Below are the records; copy each line in which "Right" can be found.

(Beginning of RAW DATA)

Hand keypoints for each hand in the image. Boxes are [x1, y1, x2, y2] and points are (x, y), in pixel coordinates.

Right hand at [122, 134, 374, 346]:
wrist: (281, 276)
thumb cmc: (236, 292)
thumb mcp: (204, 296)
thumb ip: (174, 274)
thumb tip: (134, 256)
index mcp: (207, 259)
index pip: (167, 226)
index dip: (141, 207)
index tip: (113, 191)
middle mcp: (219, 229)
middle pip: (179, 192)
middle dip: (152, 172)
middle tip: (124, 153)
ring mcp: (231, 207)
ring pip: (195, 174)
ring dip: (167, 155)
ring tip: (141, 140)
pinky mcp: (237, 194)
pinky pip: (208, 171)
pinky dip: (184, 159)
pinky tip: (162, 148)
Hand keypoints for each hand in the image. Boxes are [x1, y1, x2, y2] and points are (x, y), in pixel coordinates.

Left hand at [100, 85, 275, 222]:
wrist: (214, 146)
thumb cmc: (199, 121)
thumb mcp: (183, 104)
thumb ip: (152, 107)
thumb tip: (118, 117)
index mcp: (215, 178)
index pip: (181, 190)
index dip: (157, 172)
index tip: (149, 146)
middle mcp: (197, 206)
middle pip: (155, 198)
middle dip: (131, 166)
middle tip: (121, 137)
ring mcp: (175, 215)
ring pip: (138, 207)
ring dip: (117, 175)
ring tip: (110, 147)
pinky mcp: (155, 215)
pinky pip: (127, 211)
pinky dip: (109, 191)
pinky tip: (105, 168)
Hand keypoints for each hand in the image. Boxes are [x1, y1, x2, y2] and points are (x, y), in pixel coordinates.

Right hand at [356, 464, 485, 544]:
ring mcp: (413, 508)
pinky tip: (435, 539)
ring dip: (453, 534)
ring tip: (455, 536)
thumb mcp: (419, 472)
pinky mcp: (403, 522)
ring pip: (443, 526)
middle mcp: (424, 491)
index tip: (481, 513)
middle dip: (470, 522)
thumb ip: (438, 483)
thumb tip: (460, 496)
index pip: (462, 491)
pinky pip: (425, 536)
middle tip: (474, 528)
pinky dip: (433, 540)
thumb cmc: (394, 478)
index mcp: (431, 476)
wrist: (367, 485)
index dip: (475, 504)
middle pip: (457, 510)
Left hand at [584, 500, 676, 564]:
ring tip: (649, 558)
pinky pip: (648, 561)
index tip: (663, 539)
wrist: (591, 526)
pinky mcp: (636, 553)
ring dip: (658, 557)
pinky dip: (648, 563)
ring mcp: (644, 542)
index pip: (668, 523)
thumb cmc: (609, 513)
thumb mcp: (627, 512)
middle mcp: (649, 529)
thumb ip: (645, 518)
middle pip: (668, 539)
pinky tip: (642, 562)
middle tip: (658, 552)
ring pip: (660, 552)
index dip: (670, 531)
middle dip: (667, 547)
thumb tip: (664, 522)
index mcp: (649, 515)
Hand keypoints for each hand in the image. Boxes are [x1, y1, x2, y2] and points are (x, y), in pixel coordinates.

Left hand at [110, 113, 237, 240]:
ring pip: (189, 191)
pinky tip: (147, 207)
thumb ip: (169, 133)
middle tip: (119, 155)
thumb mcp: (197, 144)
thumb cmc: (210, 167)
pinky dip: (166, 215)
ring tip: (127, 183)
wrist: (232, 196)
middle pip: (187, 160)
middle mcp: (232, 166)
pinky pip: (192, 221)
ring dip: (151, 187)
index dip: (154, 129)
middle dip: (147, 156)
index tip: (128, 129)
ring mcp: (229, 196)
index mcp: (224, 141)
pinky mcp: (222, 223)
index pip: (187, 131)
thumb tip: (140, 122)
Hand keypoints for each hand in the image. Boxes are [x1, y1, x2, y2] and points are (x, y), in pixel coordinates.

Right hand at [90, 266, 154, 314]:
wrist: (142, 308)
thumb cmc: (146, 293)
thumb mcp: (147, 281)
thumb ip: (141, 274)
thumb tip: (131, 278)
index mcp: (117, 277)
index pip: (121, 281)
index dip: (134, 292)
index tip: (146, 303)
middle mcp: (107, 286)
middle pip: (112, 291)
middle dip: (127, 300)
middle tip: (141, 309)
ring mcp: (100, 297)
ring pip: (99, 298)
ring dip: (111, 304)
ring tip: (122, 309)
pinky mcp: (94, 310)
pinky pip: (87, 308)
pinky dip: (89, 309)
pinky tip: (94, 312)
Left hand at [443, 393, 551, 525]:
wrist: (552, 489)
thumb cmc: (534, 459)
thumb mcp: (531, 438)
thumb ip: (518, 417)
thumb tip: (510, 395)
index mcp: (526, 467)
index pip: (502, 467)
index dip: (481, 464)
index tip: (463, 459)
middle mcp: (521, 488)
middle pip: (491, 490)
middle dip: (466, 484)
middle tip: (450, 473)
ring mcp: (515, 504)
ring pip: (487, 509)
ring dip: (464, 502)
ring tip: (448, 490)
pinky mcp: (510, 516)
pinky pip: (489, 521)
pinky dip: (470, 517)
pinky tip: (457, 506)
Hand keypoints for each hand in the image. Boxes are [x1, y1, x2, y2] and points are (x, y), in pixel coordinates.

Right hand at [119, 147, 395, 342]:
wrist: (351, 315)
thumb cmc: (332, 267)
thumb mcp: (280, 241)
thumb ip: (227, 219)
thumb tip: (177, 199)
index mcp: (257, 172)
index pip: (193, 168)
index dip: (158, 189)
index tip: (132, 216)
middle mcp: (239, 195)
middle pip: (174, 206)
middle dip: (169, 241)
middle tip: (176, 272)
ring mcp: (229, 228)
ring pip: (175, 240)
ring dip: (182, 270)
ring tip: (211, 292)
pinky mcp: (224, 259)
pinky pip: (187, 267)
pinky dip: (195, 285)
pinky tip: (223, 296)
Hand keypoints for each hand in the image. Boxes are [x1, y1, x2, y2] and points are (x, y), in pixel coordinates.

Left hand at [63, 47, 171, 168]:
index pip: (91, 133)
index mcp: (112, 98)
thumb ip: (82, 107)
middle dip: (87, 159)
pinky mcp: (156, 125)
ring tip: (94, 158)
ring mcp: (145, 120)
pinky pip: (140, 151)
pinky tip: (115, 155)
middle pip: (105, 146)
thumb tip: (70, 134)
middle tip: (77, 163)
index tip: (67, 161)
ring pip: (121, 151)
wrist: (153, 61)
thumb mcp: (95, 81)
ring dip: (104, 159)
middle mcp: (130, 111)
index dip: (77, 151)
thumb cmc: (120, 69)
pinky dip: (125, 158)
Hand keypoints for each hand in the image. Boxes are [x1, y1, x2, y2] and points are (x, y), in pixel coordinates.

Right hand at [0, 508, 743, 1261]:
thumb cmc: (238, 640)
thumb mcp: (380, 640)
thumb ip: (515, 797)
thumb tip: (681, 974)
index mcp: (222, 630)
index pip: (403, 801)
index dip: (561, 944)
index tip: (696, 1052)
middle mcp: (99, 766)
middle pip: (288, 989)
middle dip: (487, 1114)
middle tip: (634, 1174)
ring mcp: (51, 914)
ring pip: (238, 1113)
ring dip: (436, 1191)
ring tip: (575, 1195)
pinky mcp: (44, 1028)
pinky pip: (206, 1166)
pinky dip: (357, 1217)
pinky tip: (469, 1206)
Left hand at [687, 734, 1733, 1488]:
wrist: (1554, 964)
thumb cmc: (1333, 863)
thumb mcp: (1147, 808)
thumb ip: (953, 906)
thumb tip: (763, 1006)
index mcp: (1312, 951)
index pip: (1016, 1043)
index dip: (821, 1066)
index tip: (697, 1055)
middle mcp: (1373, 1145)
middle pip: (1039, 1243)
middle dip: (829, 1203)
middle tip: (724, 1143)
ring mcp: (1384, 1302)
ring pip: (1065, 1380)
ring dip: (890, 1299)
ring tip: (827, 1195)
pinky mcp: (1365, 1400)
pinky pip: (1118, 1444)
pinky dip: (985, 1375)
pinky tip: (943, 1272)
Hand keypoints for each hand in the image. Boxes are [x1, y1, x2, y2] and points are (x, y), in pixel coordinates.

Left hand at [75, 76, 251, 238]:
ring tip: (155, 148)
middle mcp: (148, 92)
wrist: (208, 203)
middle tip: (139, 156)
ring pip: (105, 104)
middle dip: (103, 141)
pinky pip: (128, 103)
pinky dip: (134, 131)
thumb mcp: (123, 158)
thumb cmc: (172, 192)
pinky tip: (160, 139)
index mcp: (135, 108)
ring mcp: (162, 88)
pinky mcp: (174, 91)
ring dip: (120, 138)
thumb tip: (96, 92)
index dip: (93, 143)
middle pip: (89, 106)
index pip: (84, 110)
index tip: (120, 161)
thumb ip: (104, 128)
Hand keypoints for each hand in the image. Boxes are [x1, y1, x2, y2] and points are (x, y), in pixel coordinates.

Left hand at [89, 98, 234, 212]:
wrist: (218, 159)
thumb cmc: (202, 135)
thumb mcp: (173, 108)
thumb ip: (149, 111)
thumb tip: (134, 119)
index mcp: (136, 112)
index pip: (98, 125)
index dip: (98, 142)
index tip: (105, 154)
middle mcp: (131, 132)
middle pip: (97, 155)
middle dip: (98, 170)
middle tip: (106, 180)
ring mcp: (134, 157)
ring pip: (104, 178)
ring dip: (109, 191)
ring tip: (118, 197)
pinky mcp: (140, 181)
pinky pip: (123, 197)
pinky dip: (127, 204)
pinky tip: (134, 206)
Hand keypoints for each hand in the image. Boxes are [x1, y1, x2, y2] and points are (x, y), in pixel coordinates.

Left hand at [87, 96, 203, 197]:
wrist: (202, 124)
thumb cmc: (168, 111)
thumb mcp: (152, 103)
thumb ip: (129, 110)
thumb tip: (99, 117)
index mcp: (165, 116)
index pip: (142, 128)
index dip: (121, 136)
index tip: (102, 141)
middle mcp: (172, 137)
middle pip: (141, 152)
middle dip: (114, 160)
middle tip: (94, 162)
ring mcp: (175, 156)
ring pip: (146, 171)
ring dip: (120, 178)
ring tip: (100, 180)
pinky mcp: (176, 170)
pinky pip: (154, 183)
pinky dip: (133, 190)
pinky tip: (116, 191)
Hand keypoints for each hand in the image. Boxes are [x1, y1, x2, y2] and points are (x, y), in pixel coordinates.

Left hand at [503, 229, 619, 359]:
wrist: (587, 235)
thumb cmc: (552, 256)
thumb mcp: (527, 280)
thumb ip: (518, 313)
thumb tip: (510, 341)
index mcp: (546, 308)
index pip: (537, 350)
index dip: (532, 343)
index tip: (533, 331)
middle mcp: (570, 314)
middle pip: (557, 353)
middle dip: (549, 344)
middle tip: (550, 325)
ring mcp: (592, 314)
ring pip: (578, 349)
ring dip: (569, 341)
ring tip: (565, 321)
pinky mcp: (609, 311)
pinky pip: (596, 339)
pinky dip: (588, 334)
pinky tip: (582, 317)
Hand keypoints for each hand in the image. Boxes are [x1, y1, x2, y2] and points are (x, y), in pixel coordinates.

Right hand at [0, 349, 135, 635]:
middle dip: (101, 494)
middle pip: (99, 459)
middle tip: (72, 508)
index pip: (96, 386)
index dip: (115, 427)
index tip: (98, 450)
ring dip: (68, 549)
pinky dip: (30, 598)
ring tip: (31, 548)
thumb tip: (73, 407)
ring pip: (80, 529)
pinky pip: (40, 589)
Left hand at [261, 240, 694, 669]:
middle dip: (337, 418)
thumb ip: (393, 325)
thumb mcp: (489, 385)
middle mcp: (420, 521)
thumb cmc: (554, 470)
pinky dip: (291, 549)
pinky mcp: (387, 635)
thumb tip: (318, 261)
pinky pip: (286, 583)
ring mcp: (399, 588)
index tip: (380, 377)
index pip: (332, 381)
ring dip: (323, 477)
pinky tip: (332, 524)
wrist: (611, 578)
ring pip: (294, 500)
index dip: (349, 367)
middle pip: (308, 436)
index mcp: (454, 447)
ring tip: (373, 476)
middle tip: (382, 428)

(End of RAW DATA)

> **RESPONSE TO THIS TASK**
Right hand at [122, 134, 374, 346]:
Right hand at [356, 464, 485, 544]:
Right hand at [90, 266, 154, 314]:
Right hand at [119, 147, 395, 342]:
Right hand at [0, 508, 743, 1261]:
Right hand at [0, 349, 135, 635]:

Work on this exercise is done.